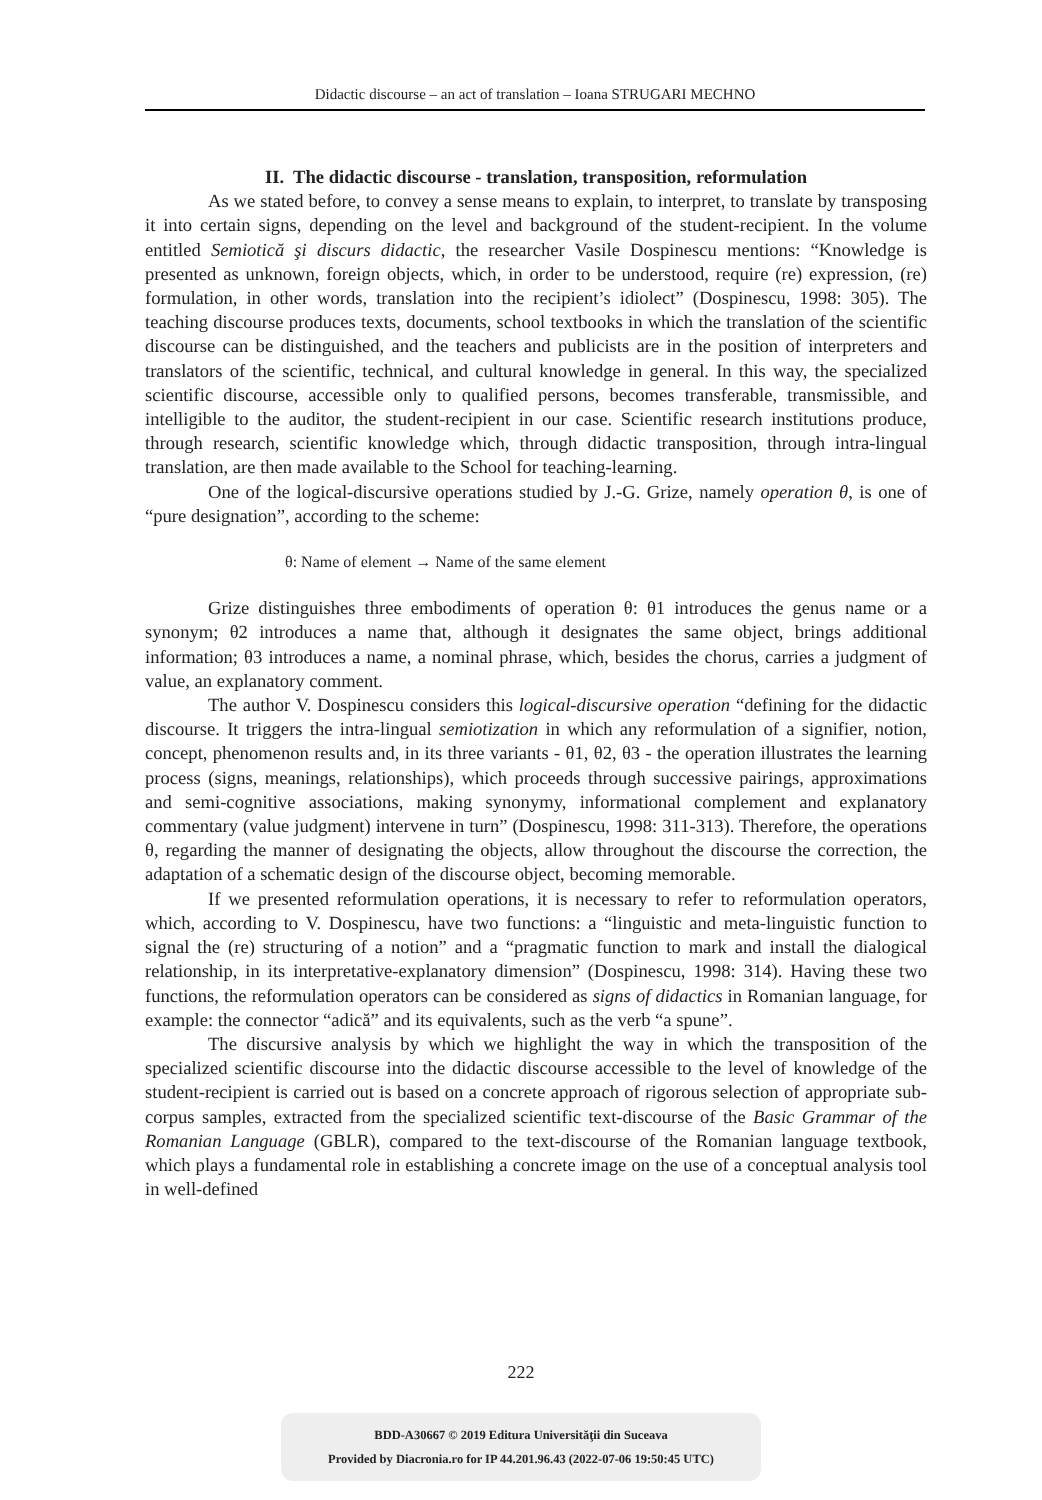Didactic discourse – an act of translation – Ioana STRUGARI MECHNO
II. The didactic discourse - translation, transposition, reformulation
As we stated before, to convey a sense means to explain, to interpret, to translate by transposing it into certain signs, depending on the level and background of the student-recipient. In the volume entitled Semiotică şi discurs didactic, the researcher Vasile Dospinescu mentions: “Knowledge is presented as unknown, foreign objects, which, in order to be understood, require (re) expression, (re) formulation, in other words, translation into the recipient’s idiolect” (Dospinescu, 1998: 305). The teaching discourse produces texts, documents, school textbooks in which the translation of the scientific discourse can be distinguished, and the teachers and publicists are in the position of interpreters and translators of the scientific, technical, and cultural knowledge in general. In this way, the specialized scientific discourse, accessible only to qualified persons, becomes transferable, transmissible, and intelligible to the auditor, the student-recipient in our case. Scientific research institutions produce, through research, scientific knowledge which, through didactic transposition, through intra-lingual translation, are then made available to the School for teaching-learning.
One of the logical-discursive operations studied by J.-G. Grize, namely operation θ, is one of “pure designation”, according to the scheme:
θ: Name of element → Name of the same element
Grize distinguishes three embodiments of operation θ: θ1 introduces the genus name or a synonym; θ2 introduces a name that, although it designates the same object, brings additional information; θ3 introduces a name, a nominal phrase, which, besides the chorus, carries a judgment of value, an explanatory comment.
The author V. Dospinescu considers this logical-discursive operation “defining for the didactic discourse. It triggers the intra-lingual semiotization in which any reformulation of a signifier, notion, concept, phenomenon results and, in its three variants - θ1, θ2, θ3 - the operation illustrates the learning process (signs, meanings, relationships), which proceeds through successive pairings, approximations and semi-cognitive associations, making synonymy, informational complement and explanatory commentary (value judgment) intervene in turn” (Dospinescu, 1998: 311-313). Therefore, the operations θ, regarding the manner of designating the objects, allow throughout the discourse the correction, the adaptation of a schematic design of the discourse object, becoming memorable.
If we presented reformulation operations, it is necessary to refer to reformulation operators, which, according to V. Dospinescu, have two functions: a “linguistic and meta-linguistic function to signal the (re) structuring of a notion” and a “pragmatic function to mark and install the dialogical relationship, in its interpretative-explanatory dimension” (Dospinescu, 1998: 314). Having these two functions, the reformulation operators can be considered as signs of didactics in Romanian language, for example: the connector “adică” and its equivalents, such as the verb “a spune”.
The discursive analysis by which we highlight the way in which the transposition of the specialized scientific discourse into the didactic discourse accessible to the level of knowledge of the student-recipient is carried out is based on a concrete approach of rigorous selection of appropriate sub-corpus samples, extracted from the specialized scientific text-discourse of the Basic Grammar of the Romanian Language (GBLR), compared to the text-discourse of the Romanian language textbook, which plays a fundamental role in establishing a concrete image on the use of a conceptual analysis tool in well-defined
222
BDD-A30667 © 2019 Editura Universităţii din Suceava
Provided by Diacronia.ro for IP 44.201.96.43 (2022-07-06 19:50:45 UTC)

◆ **What to produce**:
Restate word for word every line from the top of the entries above to the line with "θ: Name of element → Name of the same element", inclusive, and skip any pictures.

◆ **Final answer**:
Didactic discourse – an act of translation – Ioana STRUGARI MECHNO
II. The didactic discourse - translation, transposition, reformulation
As we stated before, to convey a sense means to explain, to interpret, to translate by transposing it into certain signs, depending on the level and background of the student-recipient. In the volume entitled Semiotică şi discurs didactic, the researcher Vasile Dospinescu mentions: “Knowledge is presented as unknown, foreign objects, which, in order to be understood, require (re) expression, (re) formulation, in other words, translation into the recipient’s idiolect” (Dospinescu, 1998: 305). The teaching discourse produces texts, documents, school textbooks in which the translation of the scientific discourse can be distinguished, and the teachers and publicists are in the position of interpreters and translators of the scientific, technical, and cultural knowledge in general. In this way, the specialized scientific discourse, accessible only to qualified persons, becomes transferable, transmissible, and intelligible to the auditor, the student-recipient in our case. Scientific research institutions produce, through research, scientific knowledge which, through didactic transposition, through intra-lingual translation, are then made available to the School for teaching-learning.
One of the logical-discursive operations studied by J.-G. Grize, namely operation θ, is one of “pure designation”, according to the scheme:
θ: Name of element → Name of the same element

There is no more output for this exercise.